Stored items:

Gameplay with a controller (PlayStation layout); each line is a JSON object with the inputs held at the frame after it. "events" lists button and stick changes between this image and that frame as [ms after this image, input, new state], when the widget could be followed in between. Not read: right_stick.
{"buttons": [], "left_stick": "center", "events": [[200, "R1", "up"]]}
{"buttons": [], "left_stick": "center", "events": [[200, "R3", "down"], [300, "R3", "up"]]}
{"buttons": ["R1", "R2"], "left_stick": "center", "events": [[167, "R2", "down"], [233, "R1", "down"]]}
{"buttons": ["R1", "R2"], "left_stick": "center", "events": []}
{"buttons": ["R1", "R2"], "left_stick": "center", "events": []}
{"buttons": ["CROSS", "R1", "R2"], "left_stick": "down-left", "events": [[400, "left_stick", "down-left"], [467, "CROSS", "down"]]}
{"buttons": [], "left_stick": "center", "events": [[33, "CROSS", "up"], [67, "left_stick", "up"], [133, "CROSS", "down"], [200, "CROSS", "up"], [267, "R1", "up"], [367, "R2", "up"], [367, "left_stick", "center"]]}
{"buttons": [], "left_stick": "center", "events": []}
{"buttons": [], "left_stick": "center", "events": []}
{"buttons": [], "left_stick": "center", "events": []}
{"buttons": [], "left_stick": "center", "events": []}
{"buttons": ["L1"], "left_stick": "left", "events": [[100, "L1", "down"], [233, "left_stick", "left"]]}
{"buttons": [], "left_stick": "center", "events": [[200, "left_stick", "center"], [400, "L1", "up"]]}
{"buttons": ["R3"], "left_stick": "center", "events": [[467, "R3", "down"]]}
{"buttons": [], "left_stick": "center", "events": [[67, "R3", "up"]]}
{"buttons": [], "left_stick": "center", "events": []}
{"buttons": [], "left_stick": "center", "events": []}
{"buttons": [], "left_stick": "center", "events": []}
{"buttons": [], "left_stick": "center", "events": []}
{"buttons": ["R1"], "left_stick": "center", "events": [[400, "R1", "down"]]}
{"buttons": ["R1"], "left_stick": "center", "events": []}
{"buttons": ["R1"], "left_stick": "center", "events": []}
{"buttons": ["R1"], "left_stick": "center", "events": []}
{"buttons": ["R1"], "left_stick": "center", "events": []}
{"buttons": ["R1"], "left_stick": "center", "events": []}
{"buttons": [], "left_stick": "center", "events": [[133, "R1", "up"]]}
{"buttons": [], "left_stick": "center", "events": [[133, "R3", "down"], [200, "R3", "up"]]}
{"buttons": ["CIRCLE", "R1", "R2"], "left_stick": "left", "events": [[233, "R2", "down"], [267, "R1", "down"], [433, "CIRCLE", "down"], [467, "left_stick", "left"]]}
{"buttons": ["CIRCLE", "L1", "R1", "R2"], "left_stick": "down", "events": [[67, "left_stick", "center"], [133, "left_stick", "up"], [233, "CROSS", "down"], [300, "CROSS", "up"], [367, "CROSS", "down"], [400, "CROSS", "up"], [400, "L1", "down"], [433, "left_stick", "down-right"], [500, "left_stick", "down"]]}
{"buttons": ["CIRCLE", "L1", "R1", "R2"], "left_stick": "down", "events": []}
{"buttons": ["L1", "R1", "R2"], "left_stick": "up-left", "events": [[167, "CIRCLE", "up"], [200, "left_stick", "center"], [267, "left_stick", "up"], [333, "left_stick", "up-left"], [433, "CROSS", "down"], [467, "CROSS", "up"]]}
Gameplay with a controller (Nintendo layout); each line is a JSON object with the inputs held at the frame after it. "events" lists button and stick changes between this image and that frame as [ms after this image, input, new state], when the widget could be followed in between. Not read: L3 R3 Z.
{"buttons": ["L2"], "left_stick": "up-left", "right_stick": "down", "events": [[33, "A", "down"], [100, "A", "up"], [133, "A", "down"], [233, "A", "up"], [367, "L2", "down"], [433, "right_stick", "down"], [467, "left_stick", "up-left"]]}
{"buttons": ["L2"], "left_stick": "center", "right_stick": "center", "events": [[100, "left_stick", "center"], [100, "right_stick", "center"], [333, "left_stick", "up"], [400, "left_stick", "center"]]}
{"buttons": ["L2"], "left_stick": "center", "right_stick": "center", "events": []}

THE TASK
Give back every record exactly.

SOLUTION FOR THIS EXERCISE
Gameplay with a controller (PlayStation layout); each line is a JSON object with the inputs held at the frame after it. "events" lists button and stick changes between this image and that frame as [ms after this image, input, new state], when the widget could be followed in between. Not read: right_stick.
{"buttons": [], "left_stick": "center", "events": [[200, "R1", "up"]]}
{"buttons": [], "left_stick": "center", "events": [[200, "R3", "down"], [300, "R3", "up"]]}
{"buttons": ["R1", "R2"], "left_stick": "center", "events": [[167, "R2", "down"], [233, "R1", "down"]]}
{"buttons": ["R1", "R2"], "left_stick": "center", "events": []}
{"buttons": ["R1", "R2"], "left_stick": "center", "events": []}
{"buttons": ["CROSS", "R1", "R2"], "left_stick": "down-left", "events": [[400, "left_stick", "down-left"], [467, "CROSS", "down"]]}
{"buttons": [], "left_stick": "center", "events": [[33, "CROSS", "up"], [67, "left_stick", "up"], [133, "CROSS", "down"], [200, "CROSS", "up"], [267, "R1", "up"], [367, "R2", "up"], [367, "left_stick", "center"]]}
{"buttons": [], "left_stick": "center", "events": []}
{"buttons": [], "left_stick": "center", "events": []}
{"buttons": [], "left_stick": "center", "events": []}
{"buttons": [], "left_stick": "center", "events": []}
{"buttons": ["L1"], "left_stick": "left", "events": [[100, "L1", "down"], [233, "left_stick", "left"]]}
{"buttons": [], "left_stick": "center", "events": [[200, "left_stick", "center"], [400, "L1", "up"]]}
{"buttons": ["R3"], "left_stick": "center", "events": [[467, "R3", "down"]]}
{"buttons": [], "left_stick": "center", "events": [[67, "R3", "up"]]}
{"buttons": [], "left_stick": "center", "events": []}
{"buttons": [], "left_stick": "center", "events": []}
{"buttons": [], "left_stick": "center", "events": []}
{"buttons": [], "left_stick": "center", "events": []}
{"buttons": ["R1"], "left_stick": "center", "events": [[400, "R1", "down"]]}
{"buttons": ["R1"], "left_stick": "center", "events": []}
{"buttons": ["R1"], "left_stick": "center", "events": []}
{"buttons": ["R1"], "left_stick": "center", "events": []}
{"buttons": ["R1"], "left_stick": "center", "events": []}
{"buttons": ["R1"], "left_stick": "center", "events": []}
{"buttons": [], "left_stick": "center", "events": [[133, "R1", "up"]]}
{"buttons": [], "left_stick": "center", "events": [[133, "R3", "down"], [200, "R3", "up"]]}
{"buttons": ["CIRCLE", "R1", "R2"], "left_stick": "left", "events": [[233, "R2", "down"], [267, "R1", "down"], [433, "CIRCLE", "down"], [467, "left_stick", "left"]]}
{"buttons": ["CIRCLE", "L1", "R1", "R2"], "left_stick": "down", "events": [[67, "left_stick", "center"], [133, "left_stick", "up"], [233, "CROSS", "down"], [300, "CROSS", "up"], [367, "CROSS", "down"], [400, "CROSS", "up"], [400, "L1", "down"], [433, "left_stick", "down-right"], [500, "left_stick", "down"]]}
{"buttons": ["CIRCLE", "L1", "R1", "R2"], "left_stick": "down", "events": []}
{"buttons": ["L1", "R1", "R2"], "left_stick": "up-left", "events": [[167, "CIRCLE", "up"], [200, "left_stick", "center"], [267, "left_stick", "up"], [333, "left_stick", "up-left"], [433, "CROSS", "down"], [467, "CROSS", "up"]]}
Gameplay with a controller (Nintendo layout); each line is a JSON object with the inputs held at the frame after it. "events" lists button and stick changes between this image and that frame as [ms after this image, input, new state], when the widget could be followed in between. Not read: L3 R3 Z.
{"buttons": ["L2"], "left_stick": "up-left", "right_stick": "down", "events": [[33, "A", "down"], [100, "A", "up"], [133, "A", "down"], [233, "A", "up"], [367, "L2", "down"], [433, "right_stick", "down"], [467, "left_stick", "up-left"]]}
{"buttons": ["L2"], "left_stick": "center", "right_stick": "center", "events": [[100, "left_stick", "center"], [100, "right_stick", "center"], [333, "left_stick", "up"], [400, "left_stick", "center"]]}
{"buttons": ["L2"], "left_stick": "center", "right_stick": "center", "events": []}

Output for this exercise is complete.